Â
Nasib masyarakat adat
Hadirnya pertambangan berpotensi memiliki dampak terhadap ekologis, kawasan konservasi seperti kepualauan wayag akan terancam limbah tambang yang nantinya jatuh ke laut. Tentu bukan hanya ekosistem yang terdampak dari kerusakan lingkungan, tetapi akan berimbas luas kepada kehidupan masyarakat adat pemilik ulayat.
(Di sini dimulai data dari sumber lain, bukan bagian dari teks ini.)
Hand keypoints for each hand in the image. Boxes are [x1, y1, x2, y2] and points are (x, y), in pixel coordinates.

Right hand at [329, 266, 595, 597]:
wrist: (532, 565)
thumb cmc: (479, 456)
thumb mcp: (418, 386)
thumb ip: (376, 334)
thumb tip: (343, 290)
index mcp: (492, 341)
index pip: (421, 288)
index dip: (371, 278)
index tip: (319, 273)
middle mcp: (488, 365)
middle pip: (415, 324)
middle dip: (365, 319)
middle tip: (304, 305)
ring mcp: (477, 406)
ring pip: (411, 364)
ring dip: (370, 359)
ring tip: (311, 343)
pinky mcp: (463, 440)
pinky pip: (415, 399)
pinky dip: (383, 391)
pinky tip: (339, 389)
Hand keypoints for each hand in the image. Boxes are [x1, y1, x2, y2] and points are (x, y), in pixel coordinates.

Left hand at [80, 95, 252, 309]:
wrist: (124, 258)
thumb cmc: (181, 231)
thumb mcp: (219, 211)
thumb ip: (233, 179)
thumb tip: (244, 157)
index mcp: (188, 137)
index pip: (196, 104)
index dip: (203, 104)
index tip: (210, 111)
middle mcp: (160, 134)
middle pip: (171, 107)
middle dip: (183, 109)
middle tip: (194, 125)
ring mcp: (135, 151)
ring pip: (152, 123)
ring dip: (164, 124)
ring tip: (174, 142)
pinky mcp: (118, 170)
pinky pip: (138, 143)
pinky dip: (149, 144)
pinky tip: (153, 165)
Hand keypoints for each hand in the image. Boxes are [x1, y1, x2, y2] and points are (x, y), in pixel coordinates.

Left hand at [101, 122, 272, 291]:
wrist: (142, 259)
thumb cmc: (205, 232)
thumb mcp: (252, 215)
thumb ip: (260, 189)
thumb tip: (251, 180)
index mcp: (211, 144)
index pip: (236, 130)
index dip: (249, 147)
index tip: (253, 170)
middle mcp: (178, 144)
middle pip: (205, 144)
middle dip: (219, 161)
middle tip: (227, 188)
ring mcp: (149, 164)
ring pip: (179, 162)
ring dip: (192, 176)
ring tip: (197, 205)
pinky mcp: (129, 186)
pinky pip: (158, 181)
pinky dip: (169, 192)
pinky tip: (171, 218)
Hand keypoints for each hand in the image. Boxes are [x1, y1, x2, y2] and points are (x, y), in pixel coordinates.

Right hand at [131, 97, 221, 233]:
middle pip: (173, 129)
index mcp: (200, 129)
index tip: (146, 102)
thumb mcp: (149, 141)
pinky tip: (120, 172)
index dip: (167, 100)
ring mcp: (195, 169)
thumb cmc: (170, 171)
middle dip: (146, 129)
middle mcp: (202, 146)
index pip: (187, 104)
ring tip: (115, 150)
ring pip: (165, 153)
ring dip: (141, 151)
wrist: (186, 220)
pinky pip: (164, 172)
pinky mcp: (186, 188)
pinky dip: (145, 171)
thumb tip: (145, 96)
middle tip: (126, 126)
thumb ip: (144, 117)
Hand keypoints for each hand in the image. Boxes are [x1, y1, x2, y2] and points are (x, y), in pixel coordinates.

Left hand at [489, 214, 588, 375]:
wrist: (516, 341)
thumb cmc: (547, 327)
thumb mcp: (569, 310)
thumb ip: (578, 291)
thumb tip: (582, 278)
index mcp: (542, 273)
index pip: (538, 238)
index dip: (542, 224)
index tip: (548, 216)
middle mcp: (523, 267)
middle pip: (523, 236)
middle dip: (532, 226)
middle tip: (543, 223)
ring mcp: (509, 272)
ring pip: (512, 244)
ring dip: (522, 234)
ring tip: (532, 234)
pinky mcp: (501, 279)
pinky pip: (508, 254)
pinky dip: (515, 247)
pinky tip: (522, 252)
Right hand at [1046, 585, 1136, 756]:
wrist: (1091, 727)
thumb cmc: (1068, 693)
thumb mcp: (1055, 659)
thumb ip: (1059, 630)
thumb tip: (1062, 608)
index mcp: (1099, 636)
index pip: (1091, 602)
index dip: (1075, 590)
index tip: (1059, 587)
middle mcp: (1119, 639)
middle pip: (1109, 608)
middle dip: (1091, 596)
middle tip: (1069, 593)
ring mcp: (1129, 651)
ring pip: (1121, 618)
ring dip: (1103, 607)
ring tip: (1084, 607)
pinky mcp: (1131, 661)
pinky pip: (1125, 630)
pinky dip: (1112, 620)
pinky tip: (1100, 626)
Masyarakat secara sosial akan terancam, aktivitas masyarakat yang sebagian besar nelayan tidak akan bisa melaut lagi karena ekosistem yang rusak.
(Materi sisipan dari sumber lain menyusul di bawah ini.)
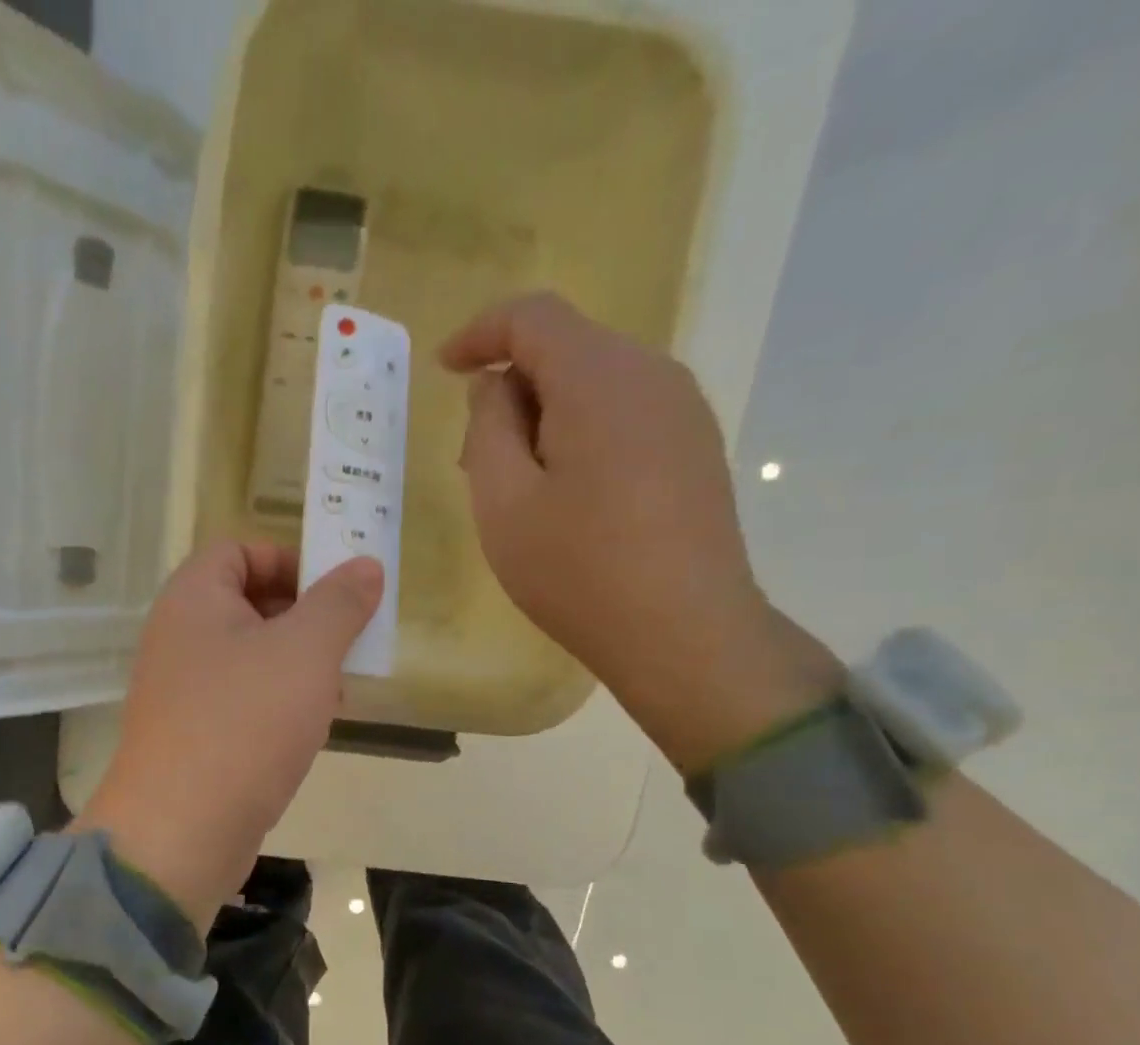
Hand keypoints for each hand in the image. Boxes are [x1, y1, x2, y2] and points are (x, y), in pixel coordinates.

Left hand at [78, 541, 382, 931]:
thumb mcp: (305, 651)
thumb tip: (365, 565)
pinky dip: (278, 705)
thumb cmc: (244, 722)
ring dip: (298, 666)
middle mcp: (179, 637)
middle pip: (248, 604)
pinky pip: (242, 701)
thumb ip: (339, 603)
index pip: (239, 551)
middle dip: (304, 619)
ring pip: (251, 658)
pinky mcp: (194, 736)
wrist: (181, 830)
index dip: (290, 561)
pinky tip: (311, 729)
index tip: (336, 593)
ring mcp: (182, 691)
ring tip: (338, 690)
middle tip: (347, 643)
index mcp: (193, 599)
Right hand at [440, 292, 817, 765]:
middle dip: (511, 389)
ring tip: (518, 487)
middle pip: (567, 349)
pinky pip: (626, 416)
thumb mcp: (504, 503)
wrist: (685, 633)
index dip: (480, 332)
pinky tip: (568, 498)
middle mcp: (651, 374)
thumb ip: (488, 428)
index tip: (444, 368)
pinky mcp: (696, 449)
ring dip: (546, 417)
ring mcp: (684, 412)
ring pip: (596, 385)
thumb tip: (496, 388)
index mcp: (599, 377)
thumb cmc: (579, 571)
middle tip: (473, 459)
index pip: (532, 316)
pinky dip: (583, 436)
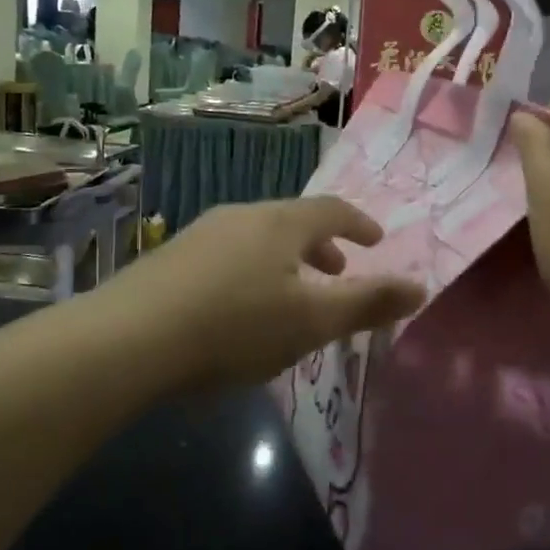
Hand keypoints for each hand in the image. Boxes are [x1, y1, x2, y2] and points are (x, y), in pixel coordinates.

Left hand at [104, 197, 424, 390]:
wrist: (127, 339)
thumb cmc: (235, 326)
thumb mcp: (312, 322)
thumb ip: (368, 304)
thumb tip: (421, 287)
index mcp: (282, 223)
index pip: (333, 210)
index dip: (360, 224)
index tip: (376, 241)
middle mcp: (243, 216)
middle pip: (294, 221)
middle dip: (322, 245)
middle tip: (338, 270)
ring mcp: (202, 233)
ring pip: (258, 238)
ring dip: (286, 259)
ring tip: (291, 294)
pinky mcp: (171, 259)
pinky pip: (228, 254)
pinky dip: (252, 270)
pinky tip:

Hal ini perlu menjadi atensi serius bagi NGO untuk mendampingi masyarakat adat dalam menjaga alamnya, dan juga  pemerintah daerah sebagai representasi masyarakat perlu untuk bersuara pada negara tentang nasib masyarakat adat yang berhadapan dengan dampak pertambangan bagi ekologisnya.
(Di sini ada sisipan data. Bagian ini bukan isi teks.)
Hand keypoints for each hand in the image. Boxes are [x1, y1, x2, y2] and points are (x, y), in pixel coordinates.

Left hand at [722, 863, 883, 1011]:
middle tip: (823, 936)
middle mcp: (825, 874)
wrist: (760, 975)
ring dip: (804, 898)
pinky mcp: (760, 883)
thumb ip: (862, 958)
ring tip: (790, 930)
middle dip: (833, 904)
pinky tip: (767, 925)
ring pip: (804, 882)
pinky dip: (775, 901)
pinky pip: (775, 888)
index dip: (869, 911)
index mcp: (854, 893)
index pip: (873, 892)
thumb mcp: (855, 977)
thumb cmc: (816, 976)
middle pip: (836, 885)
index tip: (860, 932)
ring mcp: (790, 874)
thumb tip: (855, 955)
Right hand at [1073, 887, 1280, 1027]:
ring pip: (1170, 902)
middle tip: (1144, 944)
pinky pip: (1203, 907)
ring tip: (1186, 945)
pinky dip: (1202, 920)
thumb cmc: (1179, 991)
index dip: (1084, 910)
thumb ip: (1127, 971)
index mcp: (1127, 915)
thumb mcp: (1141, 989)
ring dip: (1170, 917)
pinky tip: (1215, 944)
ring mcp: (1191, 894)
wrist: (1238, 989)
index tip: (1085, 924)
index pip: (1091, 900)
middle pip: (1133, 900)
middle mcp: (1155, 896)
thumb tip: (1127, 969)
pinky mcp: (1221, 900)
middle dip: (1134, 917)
Selain itu juga para pelaku usaha pariwisata pun akan terdampak karena kawasan wisata yang akan berubah jika ekosistemnya terganggu. Dan mungkin benar, bahwa Raja Ampat sebagai daerah Pariwisata akan hanya tinggal nama.
Pariwisata kah Tambang?
Ini menjadi pertanyaan besar bagi pemerintah daerah dalam melihat potensi yang ada, dengan mempertimbangkan hal-hal yang berkaitan bagi masyarakat adat dan orang banyak yang mendiami Raja Ampat. Apakah Raja Ampat akan tetap menjadi daerah konservasi yang berfokus pada pengelolaan Pariwisata atau menjadi daerah pertambangan sesuai dengan potensi yang ada? Bagi orang banyak ini mungkin akan menjadi pro-kontra, karena kita tahu bahwa pertambangan memiliki peluang untuk menciptakan lapangan kerja bagi masyarakat sekitar tetapi di lain sisi alam itu akan terancam dan mati secara perlahan.